[SUPPLIED RECORDS Boundary: Start]
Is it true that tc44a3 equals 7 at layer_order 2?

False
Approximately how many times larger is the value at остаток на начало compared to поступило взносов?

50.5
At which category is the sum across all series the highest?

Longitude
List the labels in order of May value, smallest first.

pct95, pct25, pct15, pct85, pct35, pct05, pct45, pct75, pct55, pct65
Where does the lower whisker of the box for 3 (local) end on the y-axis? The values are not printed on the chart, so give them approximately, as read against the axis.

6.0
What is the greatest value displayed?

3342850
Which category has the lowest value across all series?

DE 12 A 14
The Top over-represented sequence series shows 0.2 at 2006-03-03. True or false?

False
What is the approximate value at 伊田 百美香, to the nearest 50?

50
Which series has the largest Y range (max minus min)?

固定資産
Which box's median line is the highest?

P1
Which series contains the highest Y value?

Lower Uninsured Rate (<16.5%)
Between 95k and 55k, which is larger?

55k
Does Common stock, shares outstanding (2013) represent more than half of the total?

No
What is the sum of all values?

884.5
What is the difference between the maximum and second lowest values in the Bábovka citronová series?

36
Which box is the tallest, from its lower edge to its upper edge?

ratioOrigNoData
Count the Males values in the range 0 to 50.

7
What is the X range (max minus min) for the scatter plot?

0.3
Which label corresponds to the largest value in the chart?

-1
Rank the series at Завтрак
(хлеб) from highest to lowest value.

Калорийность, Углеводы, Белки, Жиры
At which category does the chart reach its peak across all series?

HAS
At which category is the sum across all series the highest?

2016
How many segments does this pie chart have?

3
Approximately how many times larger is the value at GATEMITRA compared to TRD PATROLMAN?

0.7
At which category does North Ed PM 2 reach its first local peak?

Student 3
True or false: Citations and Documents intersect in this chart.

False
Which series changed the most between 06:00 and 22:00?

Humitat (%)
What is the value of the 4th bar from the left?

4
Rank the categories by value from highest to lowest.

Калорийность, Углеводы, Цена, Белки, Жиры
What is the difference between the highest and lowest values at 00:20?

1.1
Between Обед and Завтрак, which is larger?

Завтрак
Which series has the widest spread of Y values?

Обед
[SUPPLIED RECORDS Boundary: End]
WHAT NEEDS TO BE DONE. Reproduce every row above word for word, with nothing changed.

SOLUTION TO THE PROBLEM.
Is it true that tc44a3 equals 7 at layer_order 2?

False
Approximately how many times larger is the value at остаток на начало compared to поступило взносов?

50.5
At which category is the sum across all series the highest?

Longitude
List the labels in order of May value, smallest first.

pct95, pct25, pct15, pct85, pct35, pct05, pct45, pct75, pct55, pct65
Where does the lower whisker of the box for 3 (local) end on the y-axis? The values are not printed on the chart, so give them approximately, as read against the axis.

6.0
What is the greatest value displayed?

3342850
Which category has the lowest value across all series?

DE 12 A 14
The Top over-represented sequence series shows 0.2 at 2006-03-03. True or false?

False
What is the approximate value at 伊田 百美香, to the nearest 50?

50
Which series has the largest Y range (max minus min)?

固定資産
Which box's median line is the highest?

P1
Which series contains the highest Y value?

Lower Uninsured Rate (<16.5%)
Between 95k and 55k, which is larger?

55k
Does Common stock, shares outstanding (2013) represent more than half of the total?

No
What is the sum of all values?

884.5
What is the difference between the maximum and second lowest values in the Bábovka citronová series?

36
Which box is the tallest, from its lower edge to its upper edge?

ratioOrigNoData
Count the Males values in the range 0 to 50.

7
What is the X range (max minus min) for the scatter plot?

0.3
Which label corresponds to the largest value in the chart?

-1
Rank the series at Завтрак
(хлеб) from highest to lowest value.

Калорийность, Углеводы, Белки, Жиры
At which category does the chart reach its peak across all series?

HAS
At which category is the sum across all series the highest?

2016
How many segments does this pie chart have?

3
Approximately how many times larger is the value at GATEMITRA compared to TRD PATROLMAN?

0.7
At which category does North Ed PM 2 reach its first local peak?

Student 3
True or false: Citations and Documents intersect in this chart.

False
Which series changed the most between 06:00 and 22:00?

Humitat (%)
What is the value of the 4th bar from the left?

4
Rank the categories by value from highest to lowest.

Калорийность, Углеводы, Цена, Белки, Жиры
What is the difference between the highest and lowest values at 00:20?

1.1
Between Обед and Завтрак, which is larger?

Завтрак
Which series has the widest spread of Y values?

Обед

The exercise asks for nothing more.